The frontside FaceTime camera can still shoot 720p HD photos and video, and users can also engage in FaceTime over cellular -- a feature promised in iOS 6.

The iPhone 4S contained an 8-megapixel iSight camera, built with a custom lens and a large ƒ/2.4 aperture. Apple also equipped its backside camera with an illumination sensor, advanced color accuracy, and face detection, and the camera software itself promised "excellent white balance" and reduced motion blur. The iPhone 4S camera also let users edit their photos for the first time without the help of a computer. The software let users crop, rotate and enhance their photos, and even remove red-eye on the fly.

The new camera system, which has a/the new/same 8 megapixels and ƒ/2.4 aperture, can also xx.

The news is only slightly different from what was originally reported from KGI Securities analyst Ming-Chi Kuo, who said in June that Apple would make significant improvements to the entire camera infrastructure in the iPhone 5, all while decreasing the overall thickness of the phone.

From Kuo's report (via MacRumors):

"[A] number of components have required a slimdown," Kuo said. "The component that will undergo the most dramatic makeover is the rear camera. Our research shows that iPhone 5 will feature the first-ever slimmed rear camera of all iPhones, in an effort to deliver an ultra-slim iPhone 5."

Kuo's research note also included a table of iPhone models -- past, present and future -- comparing the specs of each phone and camera infrastructure. Compared to the front-facing VGA camera and the 8-megapixel rear camera in the iPhone 4S, the iPhone 5 will reportedly feature an HD front-facing camera and the same 8-megapixel rear camera. However, the camera hardware will be made much smaller: The iPhone 4S measured 9.3 mm deep, but the iPhone 5 will only measure 7.9 mm thick.

The "significant improvements" Kuo referred to mainly relate to the size of the infrastructure. Kuo said the iPhone 5's rear camera would still be 8 megapixels but that the aperture would be increased from f/2.4 to f/2.2. Kuo said Apple was happy with the performance of the camera in the iPhone 4S, but the challenge was to make the camera parts thin enough to fit inside a thinner smartphone.

"The reduced thickness means even greater challenges for lens design and assmebly, as not only the lens, but also the voice coil motor (VCM) and CMOS image sensor (CIS) need to be slimmer," Kuo said. "Finally, the compact camera module (CCM) supplier, responsible for the terminal assembly, will be confronted by assembly yield."

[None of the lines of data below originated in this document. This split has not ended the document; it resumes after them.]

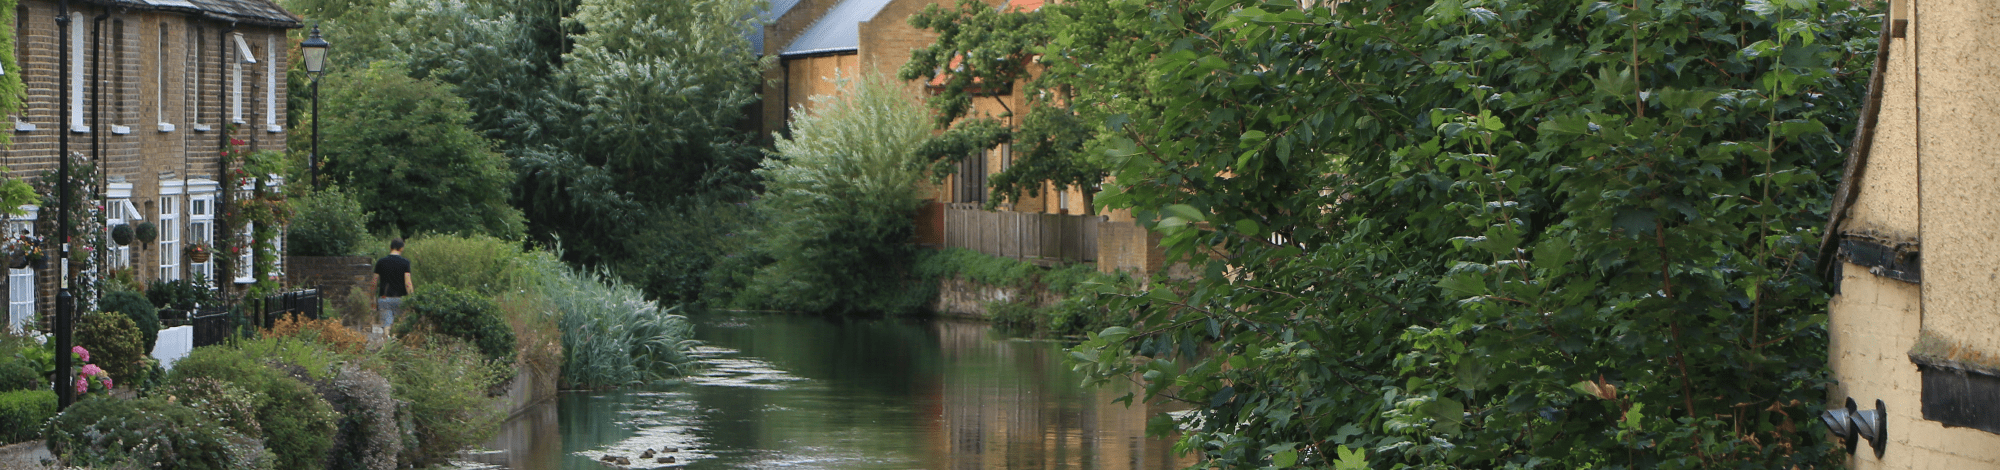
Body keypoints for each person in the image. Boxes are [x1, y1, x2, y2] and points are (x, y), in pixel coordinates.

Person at [372, 238, 413, 334]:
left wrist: (372, 297)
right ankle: (396, 346)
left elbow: (374, 282)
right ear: (401, 248)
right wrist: (412, 298)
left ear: (390, 248)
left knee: (387, 325)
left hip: (384, 298)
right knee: (399, 325)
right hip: (401, 299)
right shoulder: (405, 262)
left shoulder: (381, 262)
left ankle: (387, 345)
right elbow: (408, 283)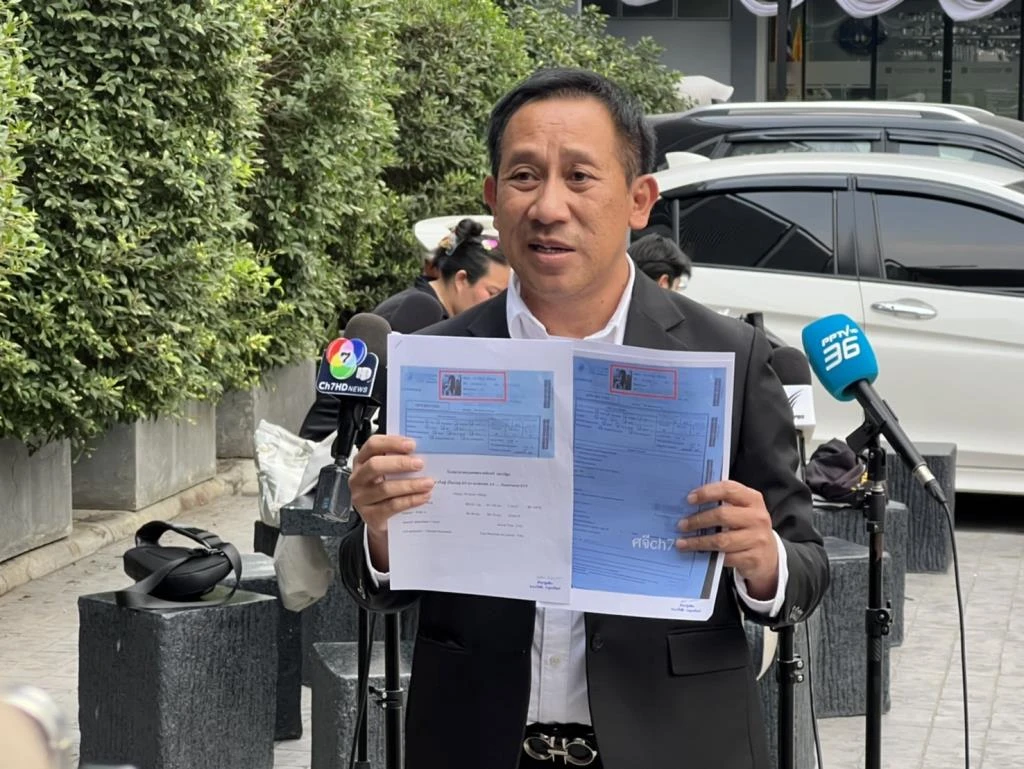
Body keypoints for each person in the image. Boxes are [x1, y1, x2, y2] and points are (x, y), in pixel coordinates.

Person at [340, 68, 829, 769]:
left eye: (579, 177)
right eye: (524, 176)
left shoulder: (729, 356)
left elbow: (806, 567)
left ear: (639, 199)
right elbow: (372, 578)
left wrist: (763, 558)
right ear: (493, 198)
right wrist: (381, 532)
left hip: (677, 746)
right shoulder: (435, 360)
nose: (548, 206)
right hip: (477, 743)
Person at [298, 218, 509, 440]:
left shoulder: (422, 305)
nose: (498, 304)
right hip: (338, 443)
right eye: (493, 293)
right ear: (461, 280)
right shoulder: (420, 313)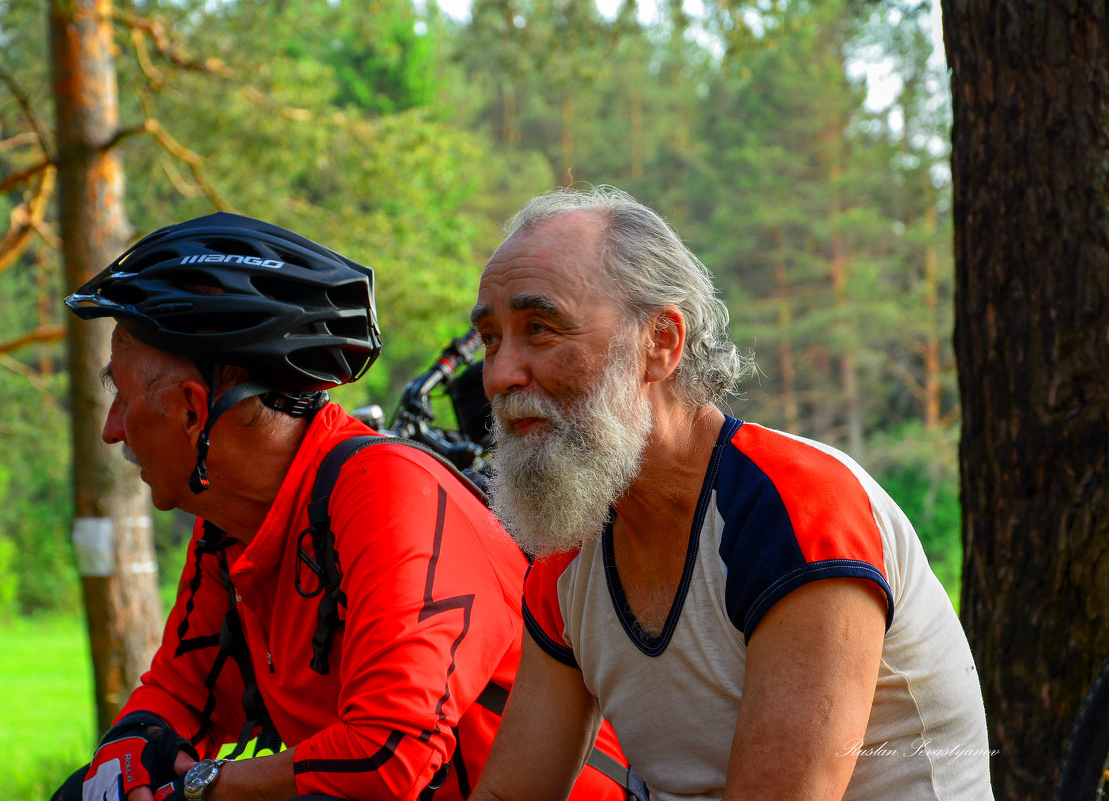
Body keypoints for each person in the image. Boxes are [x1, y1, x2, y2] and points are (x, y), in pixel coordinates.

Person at [52, 212, 627, 801]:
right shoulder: (232, 527)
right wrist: (125, 766)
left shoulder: (388, 493)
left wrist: (201, 788)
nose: (111, 429)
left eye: (121, 396)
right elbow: (180, 695)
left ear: (192, 411)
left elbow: (386, 757)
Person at [466, 186, 996, 801]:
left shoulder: (796, 510)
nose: (501, 374)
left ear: (659, 343)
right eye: (491, 339)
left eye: (541, 328)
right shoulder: (569, 558)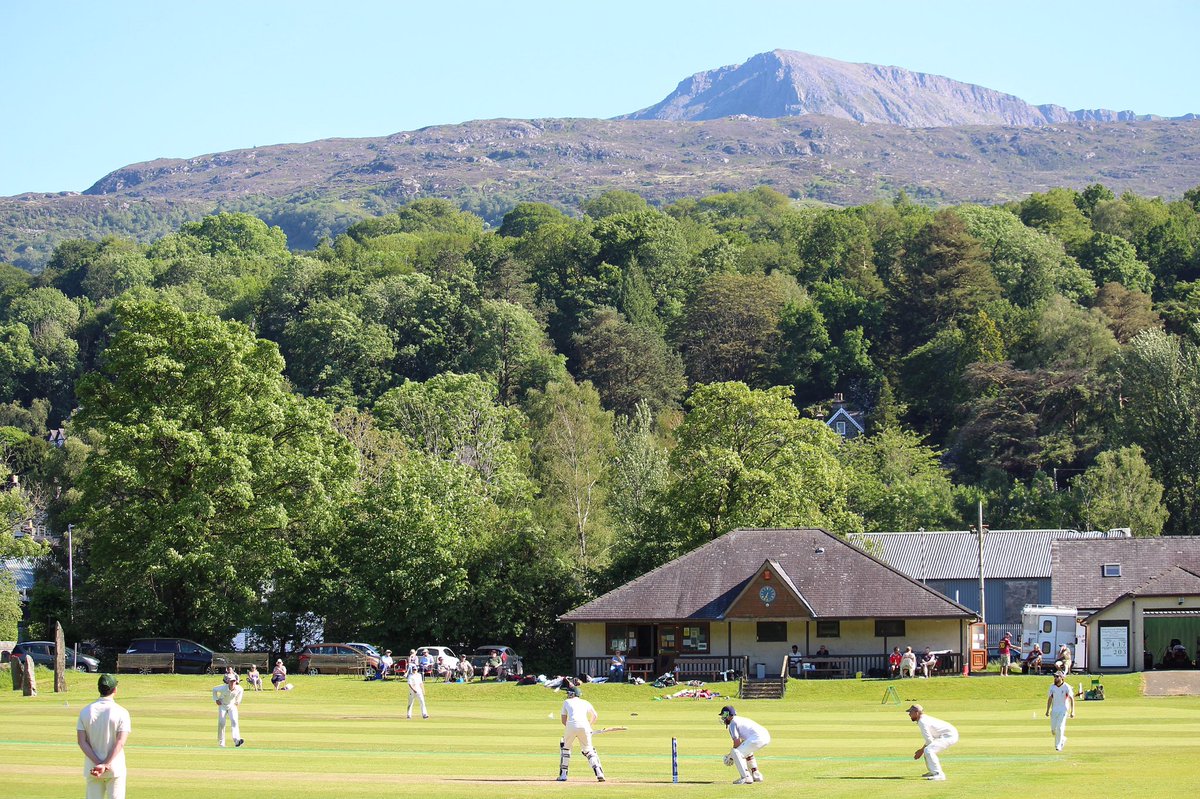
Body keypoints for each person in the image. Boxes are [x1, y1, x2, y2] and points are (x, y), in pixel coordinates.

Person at [76, 674, 131, 799]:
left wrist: (99, 764)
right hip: (115, 767)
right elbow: (120, 742)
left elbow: (81, 742)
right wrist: (105, 765)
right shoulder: (122, 712)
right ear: (115, 689)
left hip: (93, 768)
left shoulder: (85, 711)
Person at [558, 684, 605, 782]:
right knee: (588, 750)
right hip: (585, 726)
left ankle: (563, 775)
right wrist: (589, 726)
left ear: (573, 694)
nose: (568, 694)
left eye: (569, 692)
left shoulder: (566, 702)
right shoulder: (586, 702)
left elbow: (563, 720)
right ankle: (599, 774)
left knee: (565, 748)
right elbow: (595, 715)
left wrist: (571, 728)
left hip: (570, 725)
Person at [719, 705, 770, 784]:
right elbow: (743, 743)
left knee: (735, 752)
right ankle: (757, 775)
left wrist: (730, 756)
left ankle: (746, 777)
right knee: (745, 751)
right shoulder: (741, 719)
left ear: (727, 714)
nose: (723, 718)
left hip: (757, 738)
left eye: (723, 715)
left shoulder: (733, 723)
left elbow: (737, 743)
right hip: (766, 736)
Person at [907, 703, 957, 781]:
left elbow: (929, 741)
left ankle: (939, 774)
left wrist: (921, 750)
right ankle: (933, 771)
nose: (909, 714)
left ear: (917, 713)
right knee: (928, 749)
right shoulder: (923, 719)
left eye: (910, 712)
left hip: (949, 736)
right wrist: (922, 750)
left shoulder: (922, 722)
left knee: (929, 750)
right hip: (946, 734)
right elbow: (929, 741)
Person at [212, 672, 245, 748]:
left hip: (232, 706)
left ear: (236, 681)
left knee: (234, 721)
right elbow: (214, 689)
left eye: (234, 681)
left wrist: (238, 701)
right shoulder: (223, 687)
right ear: (228, 682)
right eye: (231, 681)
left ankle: (237, 740)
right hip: (222, 705)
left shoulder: (239, 688)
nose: (232, 683)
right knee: (221, 723)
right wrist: (216, 699)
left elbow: (241, 691)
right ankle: (221, 743)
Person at [1045, 670, 1075, 751]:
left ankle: (1058, 745)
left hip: (1063, 709)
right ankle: (1063, 738)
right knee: (1054, 731)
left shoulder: (1066, 687)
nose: (1055, 678)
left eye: (1057, 677)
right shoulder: (1052, 687)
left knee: (1060, 728)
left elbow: (1071, 698)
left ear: (1062, 678)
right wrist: (1047, 710)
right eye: (1054, 677)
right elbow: (1050, 699)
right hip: (1054, 710)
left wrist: (1072, 711)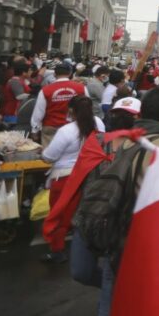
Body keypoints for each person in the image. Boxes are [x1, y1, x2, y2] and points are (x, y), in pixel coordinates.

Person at [41, 96, 105, 263]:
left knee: (60, 216)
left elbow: (49, 156)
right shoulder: (98, 123)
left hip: (65, 179)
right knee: (88, 213)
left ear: (70, 110)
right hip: (91, 174)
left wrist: (42, 153)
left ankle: (57, 251)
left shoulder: (66, 131)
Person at [32, 63, 89, 148]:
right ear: (70, 74)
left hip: (51, 127)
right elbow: (87, 107)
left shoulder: (45, 90)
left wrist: (35, 130)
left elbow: (39, 112)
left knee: (49, 155)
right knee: (71, 154)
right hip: (74, 127)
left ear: (54, 74)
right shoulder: (81, 88)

Kuo originally said the front-facing camera would also be vastly improved, optimized and rebuilt to take pictures with a 16:9 aspect ratio, as opposed to the 4:3 aspect ratio of the VGA-quality FaceTime camera in the iPhone 4S. Since the iPhone 5's screen is reportedly bigger, Apple needed to change the aspect ratio anyway, but the FaceTime camera will now reportedly take HD photos, as well as more centered images.

The iPhone 5, the first Apple smartphone with a new four-inch screen size, is also the first iPhone to feature the high-speed Long-Term Evolution network, also known as LTE. The phone also features a new quad-core A6 processor, as well as the heavily-rumored new mini dock connector.

Apple plans to sell the new iPhone 5 at the same starting price as last year's model. In other words, the new iPhone will start selling for $199 for 16GB, $299 for 32 GB, and $399 for 64GB. Since we believe Apple will also sell the new iPhone with LTE, we believe Apple will sell those models for $329 for 16GB, $429 for 32GB, and $529 for 64GB. These figures are based off the difference between Apple's new iPad models with and without LTE.